The increasingly competitive nature of sports today means that athletes are pushing themselves harder than ever before. As a testament to this, there were two dozen sports world records broken in just 2014 alone! Sport and exercise medicine (SEM) doctors ensure that competitors can perform at their best, and also treat athletes who have suffered injuries while aiming for a new title or big win. Because sports injuries require closely monitored rehabilitation, sports medicine clinics have resident physiotherapists and aides who have completed physiotherapist assistant training.

Sports Physiotherapy

Physiotherapists have an extensive understanding of human movement (kinesiology) and the bodily impact of an injury. In sports physiotherapy, there are usually several steps that are taken to rehabilitate the patient so that they can return to physical activity. These steps include acute care, which involves directly treating the injury, and rehabilitation, which is managing the injury so that the athlete can continue to perform. A major step after the rehabilitation process is to educate the athlete in the management of their injury and how future injuries can be prevented. Some of the most common sports injuries include:

  • Ankle sprain (common with runners)
  • Shin splints (common with runners)
  • Groin pull (common with soccer players)
  • Hamstring pull
  • Tennis elbow
  • ACL tear (knee injury)

Physiotherapy Treatments

When the injury doesn’t have swelling, a physiotherapist may apply a hot pack to relieve muscle or joint stiffness. Acupuncture may be used as a treatment for injuries accompanied by severe pain. With the aid of a physiotherapist assistant, a physiotherapist uses needles that stimulate the brain and spinal cord depending on where they’re placed, releasing natural pain-relieving chemicals such as endorphins.

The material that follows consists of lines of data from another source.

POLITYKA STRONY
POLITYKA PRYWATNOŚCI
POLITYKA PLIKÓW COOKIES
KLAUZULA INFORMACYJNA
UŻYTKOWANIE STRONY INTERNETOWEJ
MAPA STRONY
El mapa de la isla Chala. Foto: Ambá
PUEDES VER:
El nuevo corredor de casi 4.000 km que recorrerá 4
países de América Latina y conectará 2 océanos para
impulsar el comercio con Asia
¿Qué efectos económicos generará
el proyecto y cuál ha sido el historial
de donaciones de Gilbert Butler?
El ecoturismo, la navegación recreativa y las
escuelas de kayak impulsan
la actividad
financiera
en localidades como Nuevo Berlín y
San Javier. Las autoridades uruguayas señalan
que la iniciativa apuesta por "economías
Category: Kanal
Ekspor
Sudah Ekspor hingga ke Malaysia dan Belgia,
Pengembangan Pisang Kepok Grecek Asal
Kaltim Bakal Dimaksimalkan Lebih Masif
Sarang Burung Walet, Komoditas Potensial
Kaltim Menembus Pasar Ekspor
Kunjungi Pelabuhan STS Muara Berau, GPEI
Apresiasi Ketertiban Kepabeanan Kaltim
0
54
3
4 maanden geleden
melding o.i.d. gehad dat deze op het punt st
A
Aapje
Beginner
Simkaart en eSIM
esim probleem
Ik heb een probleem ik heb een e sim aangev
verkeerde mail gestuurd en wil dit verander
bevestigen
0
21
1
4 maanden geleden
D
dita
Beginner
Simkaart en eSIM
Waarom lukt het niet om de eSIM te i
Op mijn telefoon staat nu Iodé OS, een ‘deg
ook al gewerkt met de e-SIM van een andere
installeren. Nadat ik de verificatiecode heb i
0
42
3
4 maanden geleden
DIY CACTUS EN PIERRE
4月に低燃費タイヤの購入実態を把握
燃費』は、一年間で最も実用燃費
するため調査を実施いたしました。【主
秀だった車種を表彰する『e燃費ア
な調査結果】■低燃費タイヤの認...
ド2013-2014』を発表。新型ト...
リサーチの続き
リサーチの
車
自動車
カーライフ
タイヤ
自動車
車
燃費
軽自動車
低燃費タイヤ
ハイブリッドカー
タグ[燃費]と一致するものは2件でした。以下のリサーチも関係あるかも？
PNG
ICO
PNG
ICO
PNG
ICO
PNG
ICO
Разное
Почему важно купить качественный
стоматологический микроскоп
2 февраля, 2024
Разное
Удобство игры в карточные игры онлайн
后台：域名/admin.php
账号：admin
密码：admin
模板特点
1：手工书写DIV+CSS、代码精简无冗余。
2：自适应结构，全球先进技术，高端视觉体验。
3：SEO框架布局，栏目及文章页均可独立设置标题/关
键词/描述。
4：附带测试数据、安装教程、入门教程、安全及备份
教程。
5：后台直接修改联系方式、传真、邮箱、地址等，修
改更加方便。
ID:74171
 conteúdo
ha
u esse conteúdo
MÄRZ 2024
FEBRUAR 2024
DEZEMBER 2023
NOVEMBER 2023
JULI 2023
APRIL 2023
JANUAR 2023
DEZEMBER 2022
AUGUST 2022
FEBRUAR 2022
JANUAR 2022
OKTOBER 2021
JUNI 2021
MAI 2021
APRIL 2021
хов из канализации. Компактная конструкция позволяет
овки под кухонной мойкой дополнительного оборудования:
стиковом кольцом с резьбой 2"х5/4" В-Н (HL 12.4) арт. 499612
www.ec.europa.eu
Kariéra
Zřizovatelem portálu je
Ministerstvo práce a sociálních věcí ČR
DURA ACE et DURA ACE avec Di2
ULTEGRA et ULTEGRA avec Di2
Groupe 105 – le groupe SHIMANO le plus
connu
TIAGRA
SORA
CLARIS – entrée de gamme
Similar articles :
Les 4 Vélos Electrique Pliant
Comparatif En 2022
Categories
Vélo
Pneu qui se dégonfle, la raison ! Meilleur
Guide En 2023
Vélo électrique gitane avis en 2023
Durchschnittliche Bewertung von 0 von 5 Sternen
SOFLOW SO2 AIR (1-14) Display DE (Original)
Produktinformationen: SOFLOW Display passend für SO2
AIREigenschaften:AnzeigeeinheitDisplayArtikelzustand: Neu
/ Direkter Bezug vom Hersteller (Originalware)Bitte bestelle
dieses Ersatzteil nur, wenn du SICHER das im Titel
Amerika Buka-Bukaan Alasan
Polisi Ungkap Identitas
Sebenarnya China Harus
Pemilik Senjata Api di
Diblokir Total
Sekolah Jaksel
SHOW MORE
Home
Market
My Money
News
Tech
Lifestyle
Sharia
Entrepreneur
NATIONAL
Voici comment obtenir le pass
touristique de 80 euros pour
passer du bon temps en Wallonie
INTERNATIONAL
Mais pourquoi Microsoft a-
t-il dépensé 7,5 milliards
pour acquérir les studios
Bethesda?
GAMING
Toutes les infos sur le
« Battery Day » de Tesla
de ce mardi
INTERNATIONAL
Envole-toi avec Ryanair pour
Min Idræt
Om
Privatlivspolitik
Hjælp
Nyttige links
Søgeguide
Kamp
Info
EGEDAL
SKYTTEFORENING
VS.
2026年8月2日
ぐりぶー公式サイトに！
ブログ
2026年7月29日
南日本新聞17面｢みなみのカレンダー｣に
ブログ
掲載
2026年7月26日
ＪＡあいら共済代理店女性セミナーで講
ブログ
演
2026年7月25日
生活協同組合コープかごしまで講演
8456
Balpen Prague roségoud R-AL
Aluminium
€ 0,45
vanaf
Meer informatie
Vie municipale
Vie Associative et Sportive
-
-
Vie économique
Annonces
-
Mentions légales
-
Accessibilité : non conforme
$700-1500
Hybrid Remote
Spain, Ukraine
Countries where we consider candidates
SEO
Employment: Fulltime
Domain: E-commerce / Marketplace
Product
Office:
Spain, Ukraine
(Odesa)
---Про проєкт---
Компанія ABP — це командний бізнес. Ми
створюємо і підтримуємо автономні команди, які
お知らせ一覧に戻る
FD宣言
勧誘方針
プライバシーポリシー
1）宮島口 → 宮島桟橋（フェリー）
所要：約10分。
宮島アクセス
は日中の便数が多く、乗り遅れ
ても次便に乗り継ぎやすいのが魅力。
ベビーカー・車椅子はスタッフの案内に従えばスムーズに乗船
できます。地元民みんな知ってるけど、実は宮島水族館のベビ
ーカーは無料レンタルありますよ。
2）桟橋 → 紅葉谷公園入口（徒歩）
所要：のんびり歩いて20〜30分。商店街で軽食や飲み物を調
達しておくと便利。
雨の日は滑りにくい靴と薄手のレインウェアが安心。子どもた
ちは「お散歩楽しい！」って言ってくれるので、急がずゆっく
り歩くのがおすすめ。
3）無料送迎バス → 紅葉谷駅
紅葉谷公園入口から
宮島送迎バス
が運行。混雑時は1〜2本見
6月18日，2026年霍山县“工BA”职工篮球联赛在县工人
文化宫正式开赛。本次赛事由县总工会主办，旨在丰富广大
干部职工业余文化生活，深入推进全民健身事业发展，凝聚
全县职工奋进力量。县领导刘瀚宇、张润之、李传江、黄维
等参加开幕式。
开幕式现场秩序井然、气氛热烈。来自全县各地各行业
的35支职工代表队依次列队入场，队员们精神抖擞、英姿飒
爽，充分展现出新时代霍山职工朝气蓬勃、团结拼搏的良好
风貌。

A sports physiotherapist will often also assign a range of motion (ROM) exercises for the patient to complete with the help of a physiotherapist assistant. Range of motion exercises is taught in a wide range of healthcare courses, such as personal support worker training, as it is a simple but effective way to keep aggravated muscles from seizing and preserve the flexibility of joints. Active ROM exercises can be performed by the patient, whereas Passive ROM exercises are prescribed in cases where a patient cannot move the joints themselves due to extreme injury or paralysis. Graduates of personal support worker courses will often be skilled in Passive ROM exercises for elderly patients who have lost much of their mobility.

Another primary component of sports physiotherapy is massage, also called soft-tissue mobilization. Massage may be used by a physiotherapist to treat sore muscles, muscle spasms, decrease swelling and reduce pain. By increasing the supply of oxygen to the muscle tissue, toxins are released, aiding the recovery process.